GOP officials defend earmarking, saying lawmakers are better attuned to their communities than bureaucrats. "They know the needs on the ground," said John D. Scofield, spokesman for the House Appropriations Committee.

Scofield said the committee approves only a few thousand of the more than 30,000 annual earmark requests from lawmakers. Those account for a small fraction of federal spending.

But party leaders and top committee officials have a clear edge in this process, said Keith Ashdown of the nonpartisan budget watchdog group Taxpayers for Common Sense.

"When you're flat-lining the amount of domestic spending that can go out under the formulas, that's when the big dogs can move themselves to the front of the line," Ashdown said.

McCain Targets Pork Barrel

Hastert's office is one of those that has taken full advantage of this opportunity, an analysis of recent spending legislation shows. He has used earmarks to get $3.2 million for a National Guard armory in Aurora and $7.5 million for a library at Judson College in Elgin.

The funds for Judson College, which describes itself as an evangelical Christian school, were tucked into a section of the Department of Energy's appropriation for "biological and energy research." A Hastert news release explained that the library would be a "green" structure that would "cut down on fossil fuel costs and make the most of alternative natural resources."
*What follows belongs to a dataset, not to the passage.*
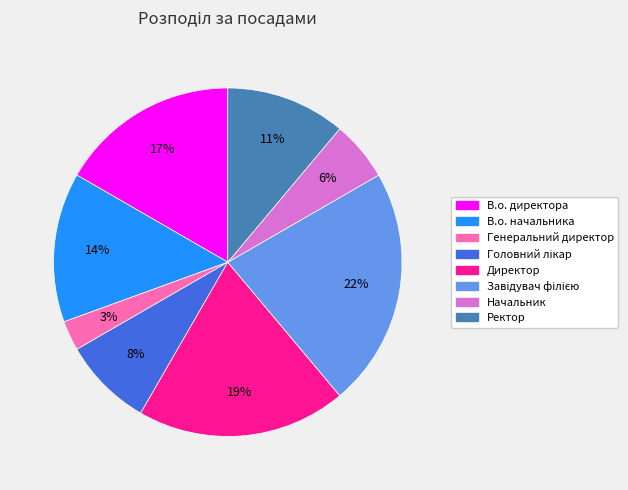

Between Генеральний директор and В.о. начальника, which is larger?

В.о. начальника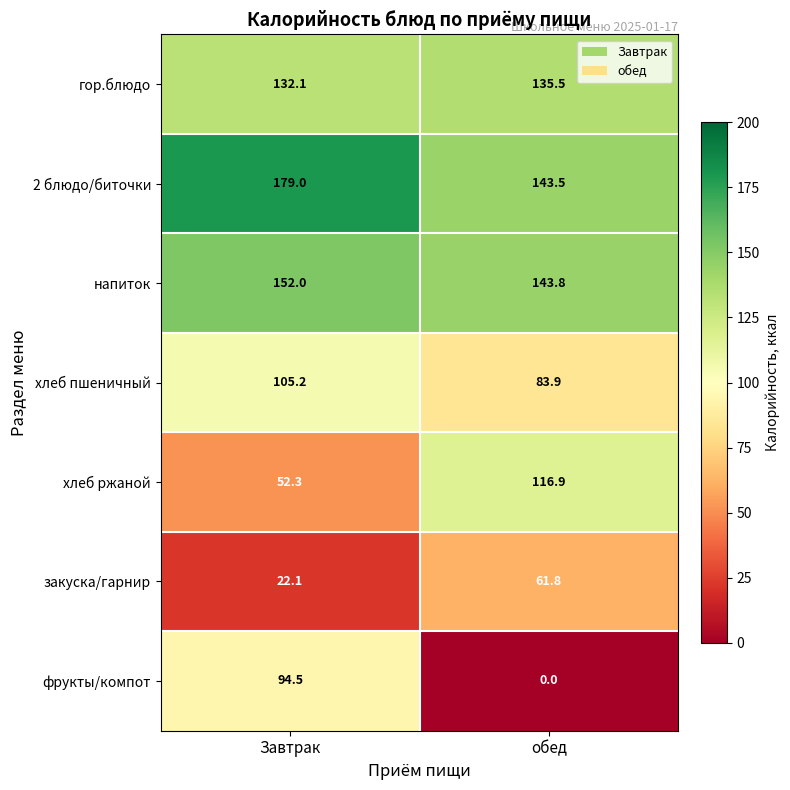

What is the difference between the 2 блюдо/биточки values at Завтрак and обед?

35.5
Hastert has also made extensive use of earmarks in the "health care and other facilities" account, which in the last decade has seen runaway growth.
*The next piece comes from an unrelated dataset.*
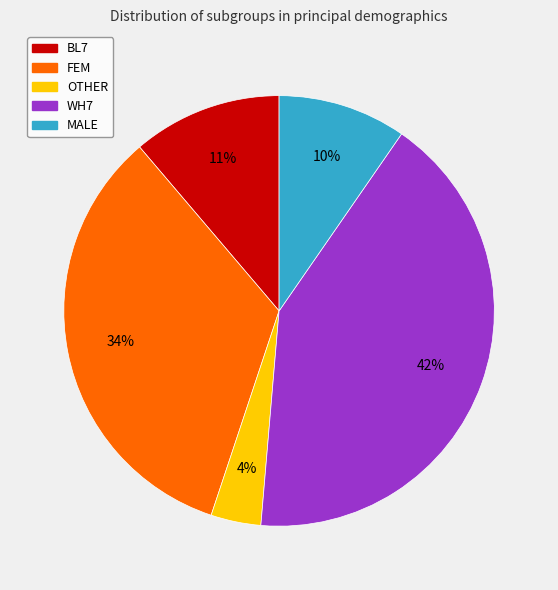

Combined, do MALE and WH7 account for over 50%?

Yes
The account appears as a special construction fund in the budget of the Health Resources and Services Administration, part of the Department of Health and Human Services. The unit runs a variety of health programs for women and children, low-income families, HIV/AIDS patients and other vulnerable groups, but until the 1990s it had little involvement with construction projects. Today it administers the transfer of funds to projects designated annually by Congress.

Although the initial impetus for the construction account came from a senior Democrat, Sen. Robert C. Byrd (W.Va.), who sought hospital construction funds for his state, use of the account escalated rapidly after Republicans took control of Congress in 1995.

In November, Republican and Democratic legislators inserted $484.6 million for 963 projects into the account, as part of a consolidated spending bill that ran more than 1,000 pages. The largest earmark was $20 million to build a biomedical science research center at West Virginia University, a Byrd request.

The account has brought a steady stream of taxpayer dollars back to Aurora, a rapidly growing community of 150,000. Beginning in 2000, it has contained 10 earmarks for Aurora nonprofits, including about $540,000 in last fall's spending bill for the Visiting Nurses Association of Aurora.